When I run the code from the command line it expands
$ENV{USER} and prints to the terminal:
"Address Book for Hoot"

Can someone tell me why it doesn't expand when called from the browser?

I am using RH9.0

perl -v: This is perl, v5.8.0 built for i386-linux-thread-multi (with 1 registered patch, see perl -V for more detail)

Replies are listed 'Best First'.
Re: CGI $ENV{USER}
by idsfa (Vicar) on Oct 09, 2003 at 02:00 UTC

    Because the %ENV for the CGI doesn't have a variable named USER. You need to remember that when you use a CGI, it is a program being run on the web server in the environment of that web server. It could be in Karachi, and certainly has no idea who "Hoot" is.

    A way to get closer to what you want would be to require the user to authenticate first, and then use $ENV{HTTP_USER}, which would be set to the login with which they validated.

## Extracted records

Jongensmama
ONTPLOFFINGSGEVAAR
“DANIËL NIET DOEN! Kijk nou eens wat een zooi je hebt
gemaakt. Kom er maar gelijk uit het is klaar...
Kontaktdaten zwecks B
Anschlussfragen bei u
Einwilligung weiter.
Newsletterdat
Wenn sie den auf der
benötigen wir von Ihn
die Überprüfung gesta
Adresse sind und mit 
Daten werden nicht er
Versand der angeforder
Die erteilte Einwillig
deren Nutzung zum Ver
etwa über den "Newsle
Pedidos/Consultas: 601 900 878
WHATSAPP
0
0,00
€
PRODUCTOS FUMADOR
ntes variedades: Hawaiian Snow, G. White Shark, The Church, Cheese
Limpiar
--
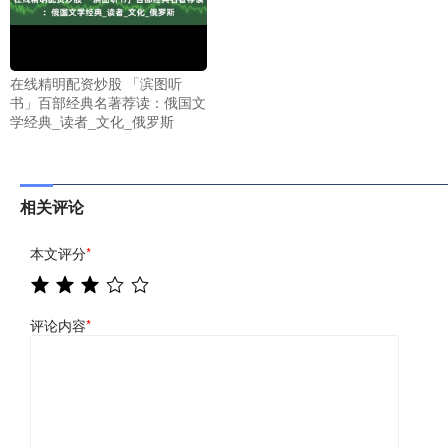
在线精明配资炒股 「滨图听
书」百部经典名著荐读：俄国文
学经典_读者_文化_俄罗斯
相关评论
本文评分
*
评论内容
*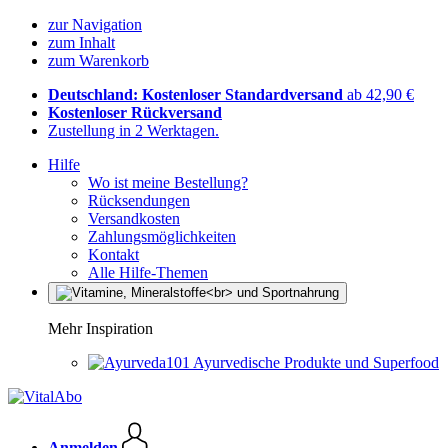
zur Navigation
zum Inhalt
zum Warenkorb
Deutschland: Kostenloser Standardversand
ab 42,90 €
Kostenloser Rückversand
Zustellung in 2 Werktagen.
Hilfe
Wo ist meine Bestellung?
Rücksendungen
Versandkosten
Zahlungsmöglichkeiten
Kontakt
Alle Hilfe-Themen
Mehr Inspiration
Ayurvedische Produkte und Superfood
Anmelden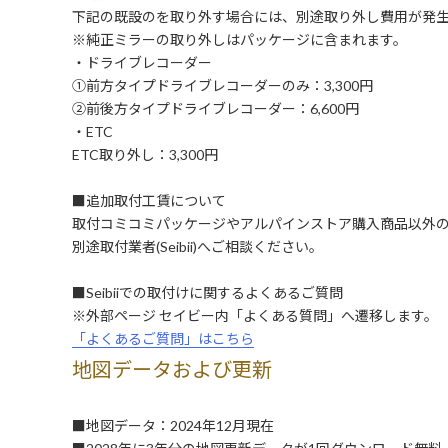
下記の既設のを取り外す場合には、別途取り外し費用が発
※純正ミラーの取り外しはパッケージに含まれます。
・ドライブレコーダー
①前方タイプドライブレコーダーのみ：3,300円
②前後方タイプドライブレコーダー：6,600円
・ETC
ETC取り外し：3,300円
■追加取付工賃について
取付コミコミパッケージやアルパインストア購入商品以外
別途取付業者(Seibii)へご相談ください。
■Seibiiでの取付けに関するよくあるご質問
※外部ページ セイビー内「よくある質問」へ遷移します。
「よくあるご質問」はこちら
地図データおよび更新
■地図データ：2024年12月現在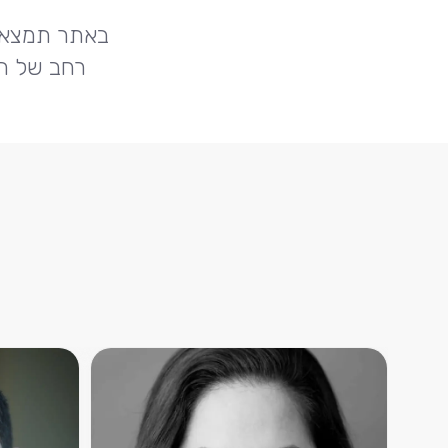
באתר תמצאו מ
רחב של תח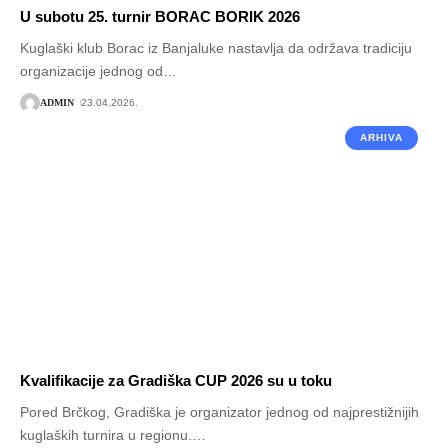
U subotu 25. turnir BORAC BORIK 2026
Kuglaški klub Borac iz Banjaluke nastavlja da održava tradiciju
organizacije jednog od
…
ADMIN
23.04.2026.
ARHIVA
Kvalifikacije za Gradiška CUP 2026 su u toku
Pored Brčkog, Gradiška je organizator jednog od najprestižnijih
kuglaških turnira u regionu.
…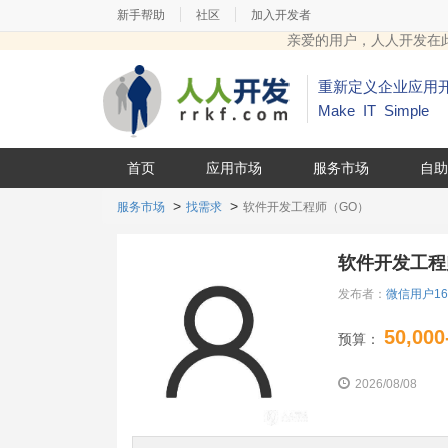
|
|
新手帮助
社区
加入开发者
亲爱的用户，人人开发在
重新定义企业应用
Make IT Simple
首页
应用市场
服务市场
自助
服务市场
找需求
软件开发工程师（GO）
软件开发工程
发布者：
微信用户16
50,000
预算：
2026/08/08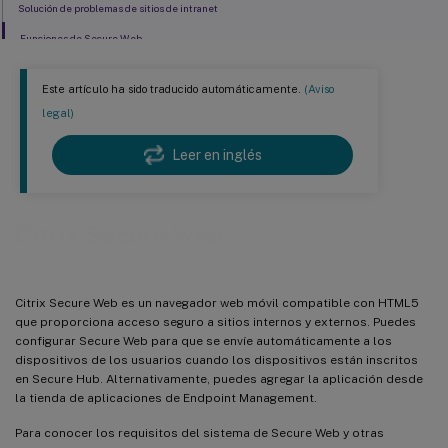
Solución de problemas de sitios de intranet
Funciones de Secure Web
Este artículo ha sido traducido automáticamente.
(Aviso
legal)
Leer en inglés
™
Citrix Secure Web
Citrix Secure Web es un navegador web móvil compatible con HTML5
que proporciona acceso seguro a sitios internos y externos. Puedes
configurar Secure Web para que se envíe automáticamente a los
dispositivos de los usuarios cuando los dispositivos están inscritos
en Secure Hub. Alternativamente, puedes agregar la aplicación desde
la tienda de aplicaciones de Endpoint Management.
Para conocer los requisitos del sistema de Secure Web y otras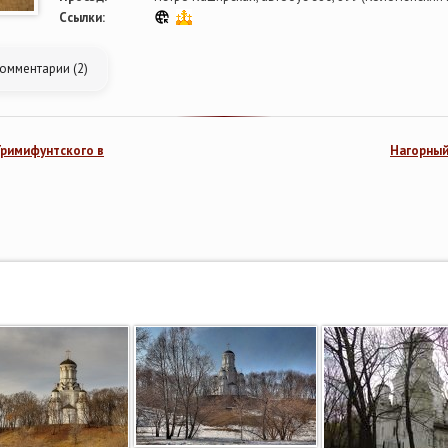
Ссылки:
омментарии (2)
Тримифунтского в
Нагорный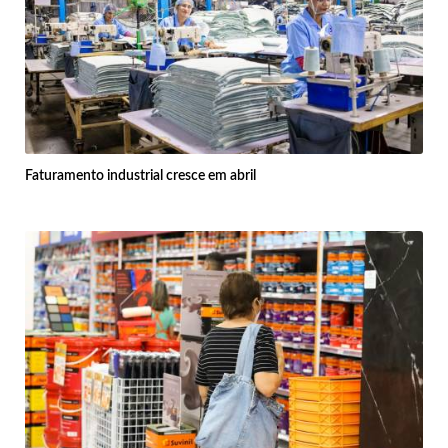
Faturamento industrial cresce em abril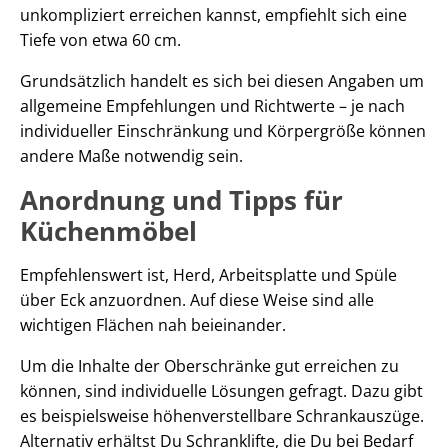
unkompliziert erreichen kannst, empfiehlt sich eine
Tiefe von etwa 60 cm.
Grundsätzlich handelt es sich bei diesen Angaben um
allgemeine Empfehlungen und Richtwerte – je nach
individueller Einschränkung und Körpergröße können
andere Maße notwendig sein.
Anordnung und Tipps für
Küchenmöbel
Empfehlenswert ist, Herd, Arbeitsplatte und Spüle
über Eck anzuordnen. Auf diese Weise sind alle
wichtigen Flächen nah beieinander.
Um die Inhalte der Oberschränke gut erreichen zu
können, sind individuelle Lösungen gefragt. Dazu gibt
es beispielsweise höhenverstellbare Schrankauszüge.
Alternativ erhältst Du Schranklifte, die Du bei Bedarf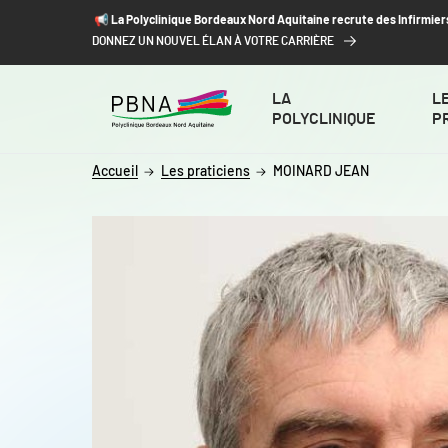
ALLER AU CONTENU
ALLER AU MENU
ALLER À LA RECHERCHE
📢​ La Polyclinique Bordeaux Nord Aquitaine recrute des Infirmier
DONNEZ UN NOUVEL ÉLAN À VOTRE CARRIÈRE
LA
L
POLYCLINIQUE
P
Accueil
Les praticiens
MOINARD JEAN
==
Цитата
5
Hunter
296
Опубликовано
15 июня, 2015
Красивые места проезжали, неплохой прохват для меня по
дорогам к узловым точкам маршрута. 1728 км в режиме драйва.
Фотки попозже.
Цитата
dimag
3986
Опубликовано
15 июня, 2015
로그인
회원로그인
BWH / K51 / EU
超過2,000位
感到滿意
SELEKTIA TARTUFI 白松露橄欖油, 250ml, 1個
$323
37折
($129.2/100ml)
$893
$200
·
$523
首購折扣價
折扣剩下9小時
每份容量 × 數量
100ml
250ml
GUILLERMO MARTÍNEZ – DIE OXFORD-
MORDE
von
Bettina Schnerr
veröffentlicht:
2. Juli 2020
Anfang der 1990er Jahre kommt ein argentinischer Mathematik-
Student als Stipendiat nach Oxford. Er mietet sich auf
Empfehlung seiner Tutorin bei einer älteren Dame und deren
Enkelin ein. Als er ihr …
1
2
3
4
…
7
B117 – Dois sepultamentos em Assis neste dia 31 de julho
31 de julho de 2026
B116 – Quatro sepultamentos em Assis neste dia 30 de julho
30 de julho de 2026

## What you need to do
1. Answer these questions from the forum thread about CGI and $ENV{USER}:
(a) What does the code print to the terminal when run from the command line?
(b) Which operating system does the poster say they are using?
(c) Which city does the reply name as a place where the web server could be?
2. Continue the forum thread about CGI and $ENV{USER} from its last sentence.

## Answers to each task
1.
(a) "Address Book for Hoot"
(b) RH9.0
(c) Karachi

2.
    Remember, when you stare long into the abyss, you could have been home eating ice cream.
Re: CGI $ENV{USER}
by Roger (Parson) on Oct 09, 2003 at 01:58 UTC
    What's the uid of the webserver that is serving the CGI? I believe the $ENV{USER} is the user login that owns your webserver process.

    PS. On my apache 2.0 server on Windows, this variable is not even set. If you want to display the name of a remote user, you can use $ENV{REMOTE_ADDR} and $ENV{REMOTE_PORT} variables that are set by the web server.